Good morning. There is a sporting flavor to today’s headlines that are largely focusing on Philadelphia’s underdog win at the Super Bowl and plunging temperatures in Seoul as South Korea gears up to host the Winter Olympics.
“We’ve been doubted since Day One,” said Philadelphia Eagles tight end Zach Ertz, who caught what proved to be the game-winning touchdown that wrested the Super Bowl title away from the New England Patriots yesterday. The Eagles were underdogs throughout the NFL playoffs, and just as most expected little from fictional Philadelphia boxer Rocky Balboa, few onlookers outside the City of Brotherly Love expected them to beat the defending Super Bowl champions.
Stock markets were routed around the globe today, with European indexes opening lower and bond yields rising as resurgent U.S. inflation raised the possibility central banks would tighten policy more aggressively than had been expected.

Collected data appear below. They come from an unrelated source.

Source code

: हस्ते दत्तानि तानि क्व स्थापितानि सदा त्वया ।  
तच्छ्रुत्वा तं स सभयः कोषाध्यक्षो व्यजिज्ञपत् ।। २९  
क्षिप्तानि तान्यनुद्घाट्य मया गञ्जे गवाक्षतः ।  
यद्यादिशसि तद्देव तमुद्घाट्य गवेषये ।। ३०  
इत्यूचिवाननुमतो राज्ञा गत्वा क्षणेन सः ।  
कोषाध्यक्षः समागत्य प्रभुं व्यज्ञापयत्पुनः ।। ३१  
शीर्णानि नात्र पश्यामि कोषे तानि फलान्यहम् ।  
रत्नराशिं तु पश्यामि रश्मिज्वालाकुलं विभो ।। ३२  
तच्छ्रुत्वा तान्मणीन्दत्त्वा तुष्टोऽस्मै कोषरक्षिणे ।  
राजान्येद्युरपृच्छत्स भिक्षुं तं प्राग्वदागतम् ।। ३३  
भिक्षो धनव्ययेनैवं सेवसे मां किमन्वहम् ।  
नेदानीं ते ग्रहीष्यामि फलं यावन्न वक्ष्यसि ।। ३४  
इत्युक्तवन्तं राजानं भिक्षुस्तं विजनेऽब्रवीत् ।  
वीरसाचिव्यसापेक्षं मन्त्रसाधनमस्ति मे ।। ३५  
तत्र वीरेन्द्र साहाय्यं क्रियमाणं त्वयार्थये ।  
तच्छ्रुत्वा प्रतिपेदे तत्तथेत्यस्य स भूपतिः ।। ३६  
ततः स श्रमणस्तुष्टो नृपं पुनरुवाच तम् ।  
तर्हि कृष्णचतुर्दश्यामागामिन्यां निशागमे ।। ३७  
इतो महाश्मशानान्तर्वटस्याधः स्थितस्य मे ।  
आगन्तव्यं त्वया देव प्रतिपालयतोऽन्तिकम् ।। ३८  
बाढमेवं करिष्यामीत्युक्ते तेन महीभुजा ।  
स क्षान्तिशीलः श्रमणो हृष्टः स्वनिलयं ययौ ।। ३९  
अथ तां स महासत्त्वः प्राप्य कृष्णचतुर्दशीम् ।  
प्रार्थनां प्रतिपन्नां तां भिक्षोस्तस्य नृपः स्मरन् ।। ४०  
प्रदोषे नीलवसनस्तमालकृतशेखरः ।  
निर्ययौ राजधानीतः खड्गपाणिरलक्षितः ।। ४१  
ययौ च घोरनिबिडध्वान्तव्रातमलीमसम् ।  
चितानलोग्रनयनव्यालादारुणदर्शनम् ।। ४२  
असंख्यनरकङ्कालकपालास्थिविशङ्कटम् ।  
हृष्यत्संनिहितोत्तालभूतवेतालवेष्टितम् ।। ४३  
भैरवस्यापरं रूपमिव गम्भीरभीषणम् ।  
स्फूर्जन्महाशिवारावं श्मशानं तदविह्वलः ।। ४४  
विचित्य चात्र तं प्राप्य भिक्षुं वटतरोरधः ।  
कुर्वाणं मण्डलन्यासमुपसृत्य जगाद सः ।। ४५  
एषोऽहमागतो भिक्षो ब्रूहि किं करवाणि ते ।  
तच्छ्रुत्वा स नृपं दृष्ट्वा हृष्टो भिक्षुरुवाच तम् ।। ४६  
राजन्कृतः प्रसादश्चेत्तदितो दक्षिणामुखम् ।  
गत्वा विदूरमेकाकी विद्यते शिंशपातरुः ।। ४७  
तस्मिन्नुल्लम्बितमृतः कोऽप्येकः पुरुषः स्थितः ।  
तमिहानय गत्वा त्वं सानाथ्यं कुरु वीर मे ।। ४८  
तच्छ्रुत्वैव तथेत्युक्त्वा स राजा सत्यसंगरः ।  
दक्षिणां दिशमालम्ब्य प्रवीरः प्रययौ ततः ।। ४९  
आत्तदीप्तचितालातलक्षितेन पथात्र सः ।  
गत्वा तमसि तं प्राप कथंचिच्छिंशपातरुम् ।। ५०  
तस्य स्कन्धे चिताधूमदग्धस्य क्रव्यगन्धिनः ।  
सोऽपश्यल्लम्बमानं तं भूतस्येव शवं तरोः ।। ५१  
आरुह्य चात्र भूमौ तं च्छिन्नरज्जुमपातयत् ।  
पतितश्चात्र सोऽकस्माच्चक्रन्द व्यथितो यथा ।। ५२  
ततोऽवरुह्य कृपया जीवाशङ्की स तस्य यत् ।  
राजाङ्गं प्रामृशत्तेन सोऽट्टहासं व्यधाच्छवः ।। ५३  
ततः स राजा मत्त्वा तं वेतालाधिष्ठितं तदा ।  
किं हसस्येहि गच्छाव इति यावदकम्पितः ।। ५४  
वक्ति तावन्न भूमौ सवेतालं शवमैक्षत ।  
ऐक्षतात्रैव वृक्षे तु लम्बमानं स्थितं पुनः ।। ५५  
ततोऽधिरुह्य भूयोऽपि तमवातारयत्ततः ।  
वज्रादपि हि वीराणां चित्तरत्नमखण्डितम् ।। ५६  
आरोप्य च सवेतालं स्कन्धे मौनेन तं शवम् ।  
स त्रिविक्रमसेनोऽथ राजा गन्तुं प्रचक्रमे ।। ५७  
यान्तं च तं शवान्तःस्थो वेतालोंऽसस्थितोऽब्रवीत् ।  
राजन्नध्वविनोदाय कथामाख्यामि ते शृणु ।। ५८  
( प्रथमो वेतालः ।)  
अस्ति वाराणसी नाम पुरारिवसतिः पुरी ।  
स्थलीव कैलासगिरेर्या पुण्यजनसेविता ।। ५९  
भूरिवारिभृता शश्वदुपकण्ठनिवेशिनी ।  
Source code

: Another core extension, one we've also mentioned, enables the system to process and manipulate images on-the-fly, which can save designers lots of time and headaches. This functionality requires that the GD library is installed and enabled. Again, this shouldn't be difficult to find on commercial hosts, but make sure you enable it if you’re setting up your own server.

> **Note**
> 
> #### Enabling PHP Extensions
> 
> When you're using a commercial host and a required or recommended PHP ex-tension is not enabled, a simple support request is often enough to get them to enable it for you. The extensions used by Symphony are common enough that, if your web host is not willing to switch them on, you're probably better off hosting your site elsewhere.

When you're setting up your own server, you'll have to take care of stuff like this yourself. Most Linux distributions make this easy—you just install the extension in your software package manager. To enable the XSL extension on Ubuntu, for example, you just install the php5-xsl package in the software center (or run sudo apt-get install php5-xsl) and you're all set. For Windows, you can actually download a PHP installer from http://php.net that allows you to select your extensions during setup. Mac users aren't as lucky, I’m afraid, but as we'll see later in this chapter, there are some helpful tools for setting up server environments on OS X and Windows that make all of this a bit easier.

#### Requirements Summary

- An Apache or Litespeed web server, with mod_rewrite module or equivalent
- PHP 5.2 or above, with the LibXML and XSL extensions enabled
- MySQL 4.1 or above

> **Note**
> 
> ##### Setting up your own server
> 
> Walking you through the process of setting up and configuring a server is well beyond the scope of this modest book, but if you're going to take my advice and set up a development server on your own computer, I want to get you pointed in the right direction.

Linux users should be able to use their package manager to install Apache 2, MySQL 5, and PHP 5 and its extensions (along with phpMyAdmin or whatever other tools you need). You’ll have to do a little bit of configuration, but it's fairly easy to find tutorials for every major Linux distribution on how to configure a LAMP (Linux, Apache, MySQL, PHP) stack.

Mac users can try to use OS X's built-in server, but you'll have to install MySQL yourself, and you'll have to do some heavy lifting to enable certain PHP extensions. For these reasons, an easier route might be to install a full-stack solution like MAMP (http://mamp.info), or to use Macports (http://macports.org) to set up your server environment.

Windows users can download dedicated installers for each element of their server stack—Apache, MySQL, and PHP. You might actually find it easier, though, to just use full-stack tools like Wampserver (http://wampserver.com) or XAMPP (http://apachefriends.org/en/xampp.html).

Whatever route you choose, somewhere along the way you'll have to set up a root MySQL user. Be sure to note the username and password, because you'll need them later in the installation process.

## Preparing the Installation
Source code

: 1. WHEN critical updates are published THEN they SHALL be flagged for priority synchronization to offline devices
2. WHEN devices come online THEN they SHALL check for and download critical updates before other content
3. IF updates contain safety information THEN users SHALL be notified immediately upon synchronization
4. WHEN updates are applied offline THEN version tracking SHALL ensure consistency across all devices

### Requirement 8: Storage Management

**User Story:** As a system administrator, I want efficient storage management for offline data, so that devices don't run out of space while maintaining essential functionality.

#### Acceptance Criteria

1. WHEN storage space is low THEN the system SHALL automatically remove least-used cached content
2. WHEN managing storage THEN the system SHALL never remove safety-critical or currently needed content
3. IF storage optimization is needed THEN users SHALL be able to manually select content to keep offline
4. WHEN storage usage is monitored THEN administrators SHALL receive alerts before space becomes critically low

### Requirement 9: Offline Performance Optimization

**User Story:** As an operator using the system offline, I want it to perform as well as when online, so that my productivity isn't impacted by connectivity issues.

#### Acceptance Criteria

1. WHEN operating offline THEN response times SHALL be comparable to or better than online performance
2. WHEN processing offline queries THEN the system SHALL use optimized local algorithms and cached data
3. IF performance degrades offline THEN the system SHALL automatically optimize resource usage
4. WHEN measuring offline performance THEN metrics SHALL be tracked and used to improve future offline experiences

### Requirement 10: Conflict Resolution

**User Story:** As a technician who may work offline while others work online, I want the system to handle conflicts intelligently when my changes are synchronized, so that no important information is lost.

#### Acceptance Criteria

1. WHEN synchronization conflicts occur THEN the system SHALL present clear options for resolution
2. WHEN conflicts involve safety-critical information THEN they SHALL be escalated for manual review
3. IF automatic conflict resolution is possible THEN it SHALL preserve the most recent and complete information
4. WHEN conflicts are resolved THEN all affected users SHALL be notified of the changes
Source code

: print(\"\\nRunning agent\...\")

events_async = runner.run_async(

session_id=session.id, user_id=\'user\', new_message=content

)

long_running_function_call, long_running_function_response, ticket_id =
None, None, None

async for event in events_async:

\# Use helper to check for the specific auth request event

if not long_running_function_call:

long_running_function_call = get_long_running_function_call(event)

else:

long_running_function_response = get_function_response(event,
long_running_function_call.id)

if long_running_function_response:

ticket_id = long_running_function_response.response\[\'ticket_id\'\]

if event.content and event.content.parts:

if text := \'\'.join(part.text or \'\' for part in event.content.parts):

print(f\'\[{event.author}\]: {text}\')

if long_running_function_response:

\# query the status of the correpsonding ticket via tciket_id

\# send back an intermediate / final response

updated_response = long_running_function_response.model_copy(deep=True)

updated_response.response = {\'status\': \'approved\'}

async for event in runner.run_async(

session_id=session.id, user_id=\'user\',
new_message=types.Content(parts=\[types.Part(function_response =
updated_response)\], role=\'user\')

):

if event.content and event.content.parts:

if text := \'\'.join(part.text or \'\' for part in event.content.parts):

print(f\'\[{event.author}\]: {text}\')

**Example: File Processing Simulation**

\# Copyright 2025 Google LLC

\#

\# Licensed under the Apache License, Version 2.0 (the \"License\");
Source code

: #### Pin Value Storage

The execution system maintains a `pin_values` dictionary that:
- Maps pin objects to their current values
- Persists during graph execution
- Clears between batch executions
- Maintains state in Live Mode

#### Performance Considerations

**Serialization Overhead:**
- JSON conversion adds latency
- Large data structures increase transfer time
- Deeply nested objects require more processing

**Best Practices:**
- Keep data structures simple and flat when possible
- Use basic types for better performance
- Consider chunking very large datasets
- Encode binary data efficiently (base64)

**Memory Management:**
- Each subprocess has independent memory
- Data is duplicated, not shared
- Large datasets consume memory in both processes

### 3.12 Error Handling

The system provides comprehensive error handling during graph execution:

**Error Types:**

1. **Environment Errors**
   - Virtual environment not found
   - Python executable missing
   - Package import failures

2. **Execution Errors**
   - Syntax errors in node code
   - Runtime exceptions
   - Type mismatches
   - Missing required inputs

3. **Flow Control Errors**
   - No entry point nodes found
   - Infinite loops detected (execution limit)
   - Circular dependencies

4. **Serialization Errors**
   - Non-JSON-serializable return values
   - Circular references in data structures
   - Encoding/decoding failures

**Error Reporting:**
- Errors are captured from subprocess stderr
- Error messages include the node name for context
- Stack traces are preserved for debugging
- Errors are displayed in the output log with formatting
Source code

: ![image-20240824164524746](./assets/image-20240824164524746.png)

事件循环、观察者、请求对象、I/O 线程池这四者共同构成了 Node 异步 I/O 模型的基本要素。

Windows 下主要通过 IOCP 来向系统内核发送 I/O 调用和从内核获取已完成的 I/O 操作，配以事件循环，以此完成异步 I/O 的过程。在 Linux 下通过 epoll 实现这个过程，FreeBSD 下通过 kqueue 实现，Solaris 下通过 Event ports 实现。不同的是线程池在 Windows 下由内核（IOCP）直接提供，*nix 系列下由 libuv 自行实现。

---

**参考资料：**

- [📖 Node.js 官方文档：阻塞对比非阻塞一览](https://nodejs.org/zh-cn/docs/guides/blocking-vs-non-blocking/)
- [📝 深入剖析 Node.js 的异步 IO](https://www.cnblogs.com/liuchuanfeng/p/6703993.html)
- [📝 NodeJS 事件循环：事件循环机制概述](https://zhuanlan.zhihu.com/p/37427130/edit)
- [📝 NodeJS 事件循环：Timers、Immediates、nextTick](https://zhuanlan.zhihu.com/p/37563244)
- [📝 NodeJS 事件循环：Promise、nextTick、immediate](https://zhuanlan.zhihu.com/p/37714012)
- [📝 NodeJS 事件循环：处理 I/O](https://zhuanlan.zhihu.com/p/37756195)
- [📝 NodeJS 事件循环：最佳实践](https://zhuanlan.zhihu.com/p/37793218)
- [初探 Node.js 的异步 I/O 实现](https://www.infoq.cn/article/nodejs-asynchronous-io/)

The kind of pay raises for which American workers have waited years are now here for a broadening swath of the country, according to a Reuters analysis of state-by-state data that suggests falling unemployment has finally begun boosting wages.
Samsung Group heir Jay Y. Lee left a South Korean jail a free man after a panel of judges suspended his sentence, a surprise decision that sent shockwaves through the country’s political and business establishments. The ruling reignited an intense public debate over widespread corruption just days before the country hosts the Winter Olympics. On Friday, when the Games will be officially launched at the opening ceremony, spectators fortunate enough to have got a ticket will have to wrap up at the outdoor stadium at the Olympic Plaza where sub-zero temperatures will be hard for spectators to sustain.
To investigate whether Britain’s impending departure from the European Union would help or hurt the country’s fishing industry, the Reuters graphics team navigated an ocean of data. Read the latest Backstory on how the team waded through sets of information that had more than 80,000 rows of data to visualize the story.
A bill passed by Poland’s senate that would establish prison terms for anyone who suggests that Poles were culpable during the Holocaust, has backfired badly, writes Alex Storozynski, president emeritus of The Kosciuszko Foundation. "Giving archivists authority to defend a country’s reputation will not suppress painful realities or opposing views. It will do the opposite. It already has."
Broadcom plans to unveil a new approximately $120 billion offer for Qualcomm, aiming to ratchet up pressure on its U.S. semiconductor peer to engage in negotiations. The move comes ahead of a Qualcomm shareholder meeting scheduled for March 6, when Broadcom is seeking to replace Qualcomm’s board of directors by nominating its own slate for election.
Mick Mulvaney, head of the Consumer Financial Protection Bureau, has pulled back from a full-scale probe of how Equifax failed to protect the personal data of millions of consumers, according to people familiar with the matter. The CFPB effort against Equifax has sputtered since Mulvaney’s appointment in November, said several government and industry sources, raising questions about how Mulvaney will police a data-warehousing industry that has enormous sway over how much consumers pay to borrow money.
The experiences of three of Amazon’s first customers in Australia reflect what analysts see as the main challenge to capitalizing on a lack of serious online competition and winning over the world’s 12th-largest economy: its geography.